# What is expected
Your answer should consist only of the lines from the line containing "List each element's" through the last line below, each repeated exactly.

# Data listing
☆ ☆ ☆ ☆ ☆

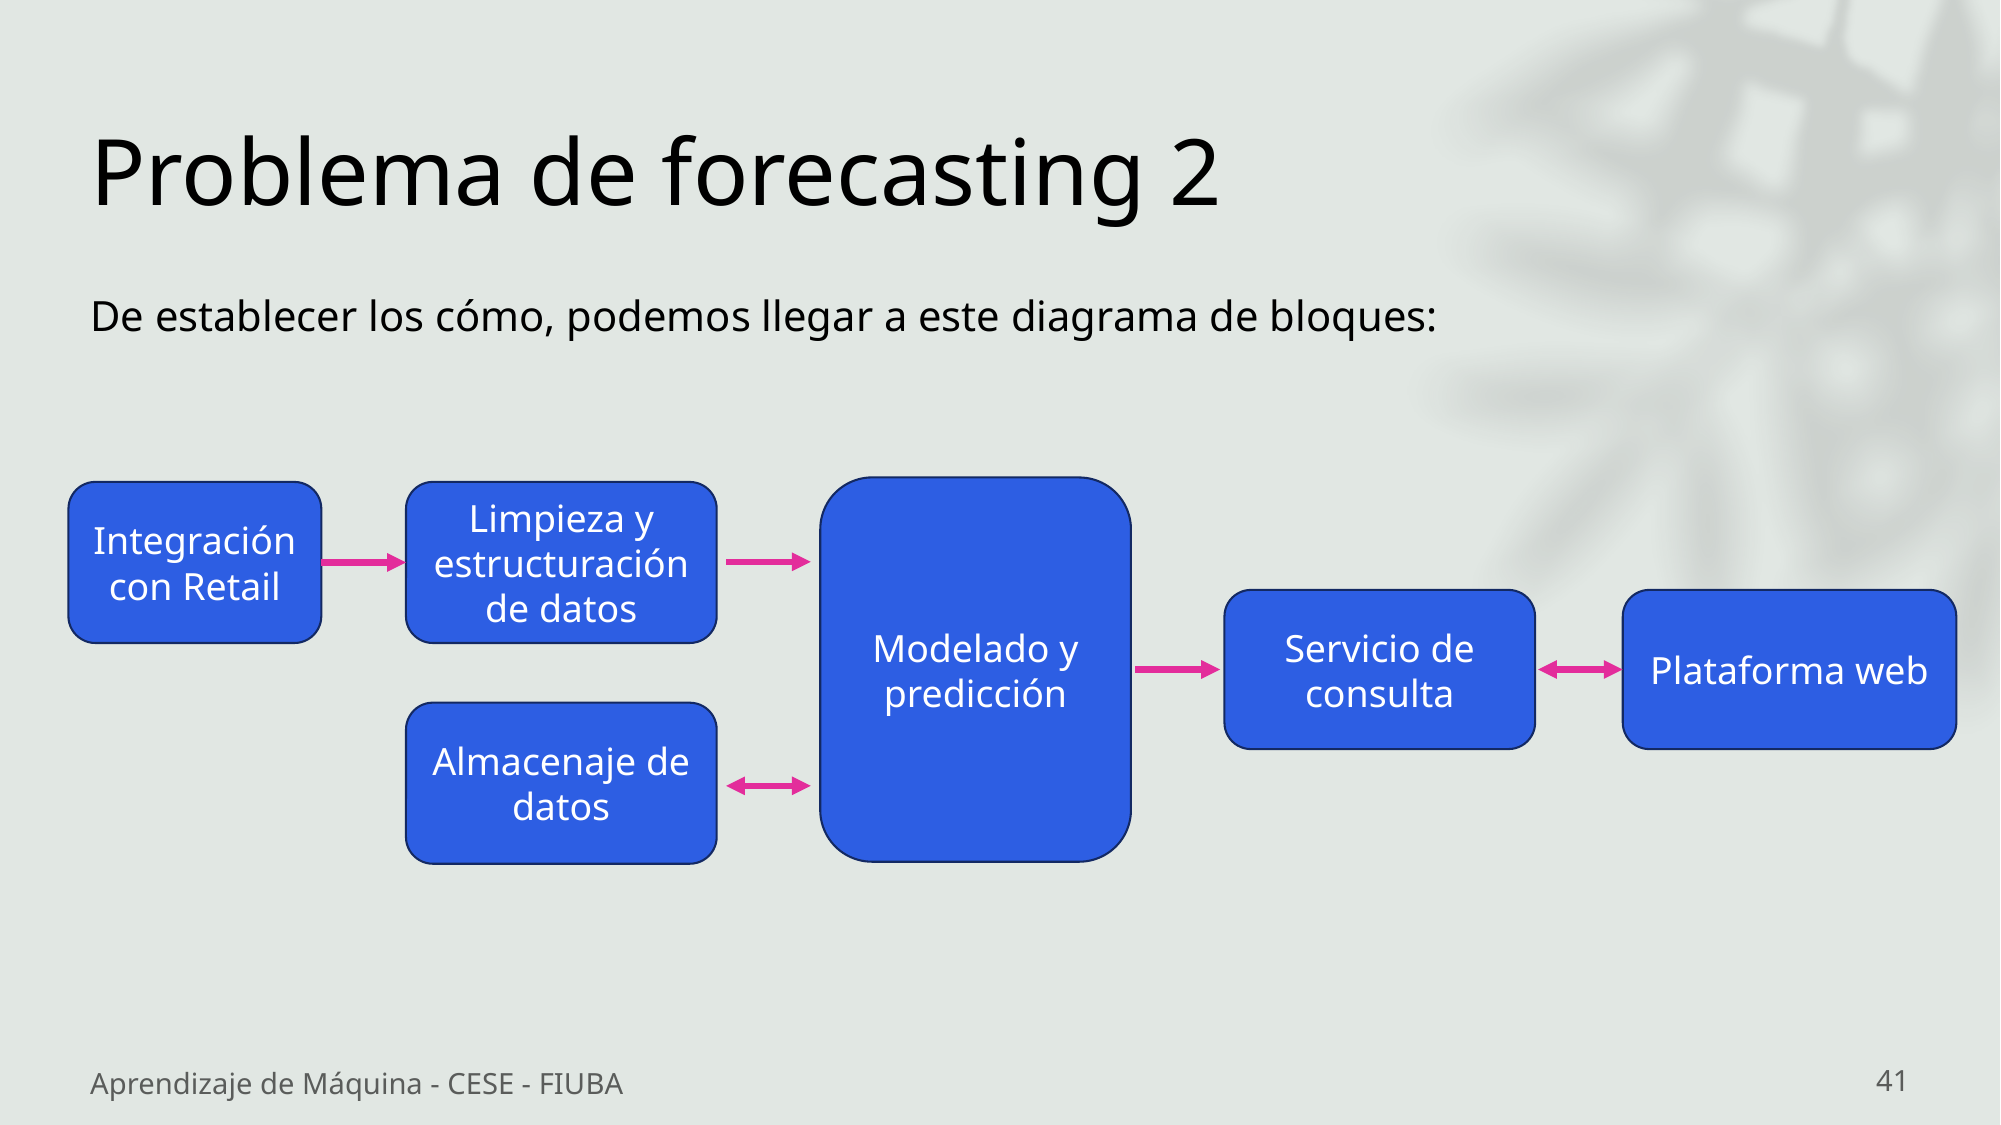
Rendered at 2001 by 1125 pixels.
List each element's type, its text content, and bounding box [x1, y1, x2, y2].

slide_number 41 [1474, 1052, 1925, 1113]
text_box Plataforma web [1621, 588, 1958, 751]
text_box Limpieza y estructuración de datos [404, 480, 718, 645]
text_box Integracióncon Retail [67, 480, 323, 645]
list De establecer los cómo, podemos llegar a este diagrama de bloques: [75, 277, 1925, 1009]
text_box Servicio de consulta [1223, 588, 1537, 751]
text_box Modelado y predicción [819, 476, 1132, 863]
title Problema de forecasting 2 [75, 60, 1863, 277]
text_box Almacenaje de datos [404, 701, 718, 865]
footer Aprendizaje de Máquina - CESE - FIUBA [75, 1052, 751, 1113]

☆ ☆ ☆ ☆ ☆

# Response to the task
List each element's type, its text content, and bounding box [x1, y1, x2, y2].

slide_number 41 [1474, 1052, 1925, 1113]
text_box Plataforma web [1621, 588, 1958, 751]
text_box Limpieza y estructuración de datos [404, 480, 718, 645]
text_box Integracióncon Retail [67, 480, 323, 645]
list De establecer los cómo, podemos llegar a este diagrama de bloques: [75, 277, 1925, 1009]
text_box Servicio de consulta [1223, 588, 1537, 751]
text_box Modelado y predicción [819, 476, 1132, 863]
title Problema de forecasting 2 [75, 60, 1863, 277]
text_box Almacenaje de datos [404, 701, 718, 865]
footer Aprendizaje de Máquina - CESE - FIUBA [75, 1052, 751, 1113]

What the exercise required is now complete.